GIVEN TASK:
From the Pinehurst text below, list every year in which a men's U.S. Open was held or is scheduled at Pinehurst.

Sculpture of Donald Ross at Pinehurst. (Photo by Bill Fields)
The sculpture dedication came during the playing of the Tour Championship, the first PGA Tour event on No. 2 since 1982. Pinehurst, such an important piece of American golf during the game’s early decades in the United States, was about to be rediscovered in a huge way. That tournament, and the savvy investments by the resort’s owner, led to a rebirth. The first U.S. Open at Pinehurst was held in 1999, followed by championships in 2005 and 2014 (when the U.S. Women’s Open was there too in a historic major double). Four more U.S. Opens—2024, 2029, 2041, 2047—are scheduled on No. 2. The USGA considers Pinehurst an “anchor site” for the Open, and the governing body is building an outpost there. Pinehurst is hot. Donald Ross is hot, with restorations of his courses a popular movement in this century amid a flurry of interest in golf’s Golden Age architects.
On the Ross sesquicentennial, it is natural to wonder what the man himself would think of it all—not the least of which being how No. 2’s greens and their surrounds differ from what he created, and how much faster putting surfaces are everywhere compared to what was the case in the late 1940s.
Peter Tufts, a great grandson of Pinehurst founder James Walker Tufts and godson to Ross, took on the question in 1999. “I think he realized changes would be made in almost all courses, his and those built by others,” Tufts told The News and Observer. “It’s difficult to say what he might not have liked and what he might have liked. I imagine some things might disturb him, but probably not everything.”
As I wrote for golfdigest.com following the 2014 U.S. Open, “Smart golf minds will debate the speed/firmness/convex-shape equation of No. 2’s greens forever.”
Indeed, such conversations had occurred since the earliest days of grass greens on Ross’ masterpiece design. In the spring of 1936, months before the PGA was held, The Pinehurst Outlook reported, “Few complaints on the part of the visitors as to the way the surfaces putted and the only criticism later, was that the undulations of the greens were too severe in relation to the length and hazards of the course.”
But those undulations were not what exist at Pinehurst No. 2 today or, for that matter, that have been a trademark of the course over the last half century or longer. The severity experienced in 1936 and throughout the rest of Ross’ lifetime was of a much different nature than the “turtleback” surfaces with so many fall-away slopes that have come to be considered the soul of No. 2.
Ron Whitten, who was the longtime architecture editor for Golf Digest, drew attention to this evolution of the No. 2 greens in a 2005 article in advance of Pinehurst’s second U.S. Open. Pete Dye, who played the course a lot in the 1940s, always made the case that the putting surfaces were much different years later than they had been during that period. Whitten attributed the dome shapes to an agronomic practice—top dressing—in the late 1940s through the 1950s.
W. Dunlop White III, a design buff who has studied Ross extensively, wrote in a chapter for Golf Architecture: A Worldwide Perspective in 2009: “In fact, today’s turtleback greens at Number Two do not resemble their original identity, nor are they even in the ballpark of what the Scottish-born architect ever intended.”
During the restoration of No. 2 by Bill Coore and Ben Crenshaw a decade or so ago, the focus of which was returning acres of turf off the fairways to natural, sandy spaces, Crenshaw told The Charlotte Observer: “There’s a lot of evidence the greens are higher now than they were when they were built, but they are magnificent. At firm and fast speeds, they are terrors.”

Rows from a dataset
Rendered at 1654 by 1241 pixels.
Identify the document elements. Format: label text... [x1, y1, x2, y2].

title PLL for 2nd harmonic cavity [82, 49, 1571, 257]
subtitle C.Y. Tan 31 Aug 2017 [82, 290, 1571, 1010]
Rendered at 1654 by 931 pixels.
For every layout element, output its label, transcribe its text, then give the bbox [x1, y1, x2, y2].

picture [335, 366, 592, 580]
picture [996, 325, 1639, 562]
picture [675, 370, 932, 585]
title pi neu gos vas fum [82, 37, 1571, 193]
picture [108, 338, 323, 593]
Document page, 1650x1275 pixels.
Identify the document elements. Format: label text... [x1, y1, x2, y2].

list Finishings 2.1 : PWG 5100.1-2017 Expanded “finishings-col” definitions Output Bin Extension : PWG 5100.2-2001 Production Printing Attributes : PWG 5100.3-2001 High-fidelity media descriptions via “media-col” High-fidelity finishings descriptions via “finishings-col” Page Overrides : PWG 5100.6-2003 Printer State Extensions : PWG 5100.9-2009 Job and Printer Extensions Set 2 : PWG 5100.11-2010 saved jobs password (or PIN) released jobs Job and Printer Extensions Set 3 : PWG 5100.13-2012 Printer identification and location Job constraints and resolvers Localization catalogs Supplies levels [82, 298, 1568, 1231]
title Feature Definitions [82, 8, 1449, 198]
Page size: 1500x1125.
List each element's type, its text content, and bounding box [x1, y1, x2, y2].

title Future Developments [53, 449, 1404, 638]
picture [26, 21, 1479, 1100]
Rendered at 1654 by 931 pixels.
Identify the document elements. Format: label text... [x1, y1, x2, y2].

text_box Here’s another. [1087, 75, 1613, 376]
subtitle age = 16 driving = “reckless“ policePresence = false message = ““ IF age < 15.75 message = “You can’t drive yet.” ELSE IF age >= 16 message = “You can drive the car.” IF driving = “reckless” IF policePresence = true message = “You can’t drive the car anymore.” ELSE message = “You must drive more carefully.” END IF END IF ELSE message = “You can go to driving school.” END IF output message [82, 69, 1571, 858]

SOLUTION TO THIS EXERCISE:
1999, 2005, 2014, 2024, 2029, 2041, 2047